Extrait à lire ::
⁂
France | France, Conseil d'État, 6ème sous-section jugeant seule, 06 juin 2012, 337663


Vu la requête sommaire et le mémoire complémentaire, enregistrés au secrétariat du contentieux du Conseil d'Etat les 17 mars et 7 juin 2010, présentés pour M. Jean-Paul A, demeurant Immeuble Pont d'Aquitaine, rue Cantelaudette à Lormont (33310) ; M. A demande au Conseil d'Etat :

1°) d'annuler pour excès de pouvoir la décision du 17 février 2010 par laquelle le comité national du tableau auprès du conseil supérieur de l'ordre des experts-comptables a confirmé la décision du 21 octobre 2009 du conseil régional d'Aquitaine rejetant sa demande de réinscription au tableau

de l'ordre des experts-comptables ;

2°) de mettre à la charge du consei...
⁂
À faire ::
Recopiez à l'identique le passage de la décision du Conseil d'État qui commence par « France | France, Conseil » et se poursuit jusqu'à « charge du consei... ».

Enregistrements tirés d'un jeu de données ::
⁂
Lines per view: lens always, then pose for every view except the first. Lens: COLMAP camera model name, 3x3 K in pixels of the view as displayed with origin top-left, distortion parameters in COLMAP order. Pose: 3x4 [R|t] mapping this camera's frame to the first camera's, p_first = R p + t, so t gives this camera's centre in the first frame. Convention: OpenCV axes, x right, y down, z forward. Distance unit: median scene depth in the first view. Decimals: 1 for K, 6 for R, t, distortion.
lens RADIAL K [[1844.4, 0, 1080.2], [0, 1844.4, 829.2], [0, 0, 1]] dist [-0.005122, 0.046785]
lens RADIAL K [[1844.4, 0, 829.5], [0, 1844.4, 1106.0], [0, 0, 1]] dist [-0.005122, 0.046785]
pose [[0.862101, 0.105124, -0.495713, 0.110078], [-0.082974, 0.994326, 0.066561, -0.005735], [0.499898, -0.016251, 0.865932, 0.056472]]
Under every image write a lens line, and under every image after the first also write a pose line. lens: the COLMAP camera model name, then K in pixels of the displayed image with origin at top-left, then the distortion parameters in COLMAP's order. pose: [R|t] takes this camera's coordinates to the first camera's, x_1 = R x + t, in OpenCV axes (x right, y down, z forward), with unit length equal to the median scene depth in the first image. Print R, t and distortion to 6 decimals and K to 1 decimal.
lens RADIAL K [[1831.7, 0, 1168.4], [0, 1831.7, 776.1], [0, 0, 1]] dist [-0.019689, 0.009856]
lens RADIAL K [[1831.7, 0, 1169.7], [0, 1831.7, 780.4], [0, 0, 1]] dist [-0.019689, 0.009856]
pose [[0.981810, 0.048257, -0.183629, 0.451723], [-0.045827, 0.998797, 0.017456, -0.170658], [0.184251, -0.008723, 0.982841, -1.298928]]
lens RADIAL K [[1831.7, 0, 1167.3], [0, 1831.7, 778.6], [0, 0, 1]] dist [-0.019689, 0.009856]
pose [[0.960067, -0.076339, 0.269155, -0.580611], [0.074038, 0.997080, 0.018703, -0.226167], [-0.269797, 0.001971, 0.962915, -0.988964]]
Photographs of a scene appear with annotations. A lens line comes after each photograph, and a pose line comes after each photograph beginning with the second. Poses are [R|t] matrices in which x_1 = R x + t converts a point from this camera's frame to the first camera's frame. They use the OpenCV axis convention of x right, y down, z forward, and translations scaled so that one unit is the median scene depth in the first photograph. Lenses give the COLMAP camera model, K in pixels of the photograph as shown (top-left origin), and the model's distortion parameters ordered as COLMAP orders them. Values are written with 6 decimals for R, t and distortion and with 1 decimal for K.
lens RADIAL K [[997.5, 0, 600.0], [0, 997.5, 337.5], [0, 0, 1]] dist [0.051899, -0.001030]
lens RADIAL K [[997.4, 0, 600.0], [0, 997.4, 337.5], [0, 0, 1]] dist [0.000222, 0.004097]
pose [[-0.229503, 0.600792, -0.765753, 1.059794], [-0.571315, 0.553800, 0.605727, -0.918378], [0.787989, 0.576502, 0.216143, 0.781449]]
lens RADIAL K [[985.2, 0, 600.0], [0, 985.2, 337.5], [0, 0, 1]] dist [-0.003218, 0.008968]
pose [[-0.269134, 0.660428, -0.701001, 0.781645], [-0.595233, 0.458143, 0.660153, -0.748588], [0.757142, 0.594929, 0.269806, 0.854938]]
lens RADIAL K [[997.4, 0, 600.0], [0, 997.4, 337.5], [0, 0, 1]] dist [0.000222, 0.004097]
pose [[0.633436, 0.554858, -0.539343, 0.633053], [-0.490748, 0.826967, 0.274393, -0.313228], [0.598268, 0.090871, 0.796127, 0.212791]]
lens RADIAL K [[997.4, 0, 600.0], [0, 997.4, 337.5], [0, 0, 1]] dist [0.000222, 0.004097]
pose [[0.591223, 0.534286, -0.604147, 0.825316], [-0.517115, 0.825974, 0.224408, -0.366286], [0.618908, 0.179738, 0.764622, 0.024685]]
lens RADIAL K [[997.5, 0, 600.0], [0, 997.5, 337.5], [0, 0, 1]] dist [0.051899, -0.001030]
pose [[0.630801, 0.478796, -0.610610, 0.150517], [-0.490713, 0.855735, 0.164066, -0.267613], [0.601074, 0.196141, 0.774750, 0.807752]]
⁂
Réponse attendue ::
France | France, Conseil d'État, 6ème sous-section jugeant seule, 06 juin 2012, 337663


Vu la requête sommaire et le mémoire complémentaire, enregistrés au secrétariat du contentieux du Conseil d'Etat les 17 mars et 7 juin 2010, présentés pour M. Jean-Paul A, demeurant Immeuble Pont d'Aquitaine, rue Cantelaudette à Lormont (33310) ; M. A demande au Conseil d'Etat :

1°) d'annuler pour excès de pouvoir la décision du 17 février 2010 par laquelle le comité national du tableau auprès du conseil supérieur de l'ordre des experts-comptables a confirmé la décision du 21 octobre 2009 du conseil régional d'Aquitaine rejetant sa demande de réinscription au tableau

de l'ordre des experts-comptables ;

2°) de mettre à la charge du consei...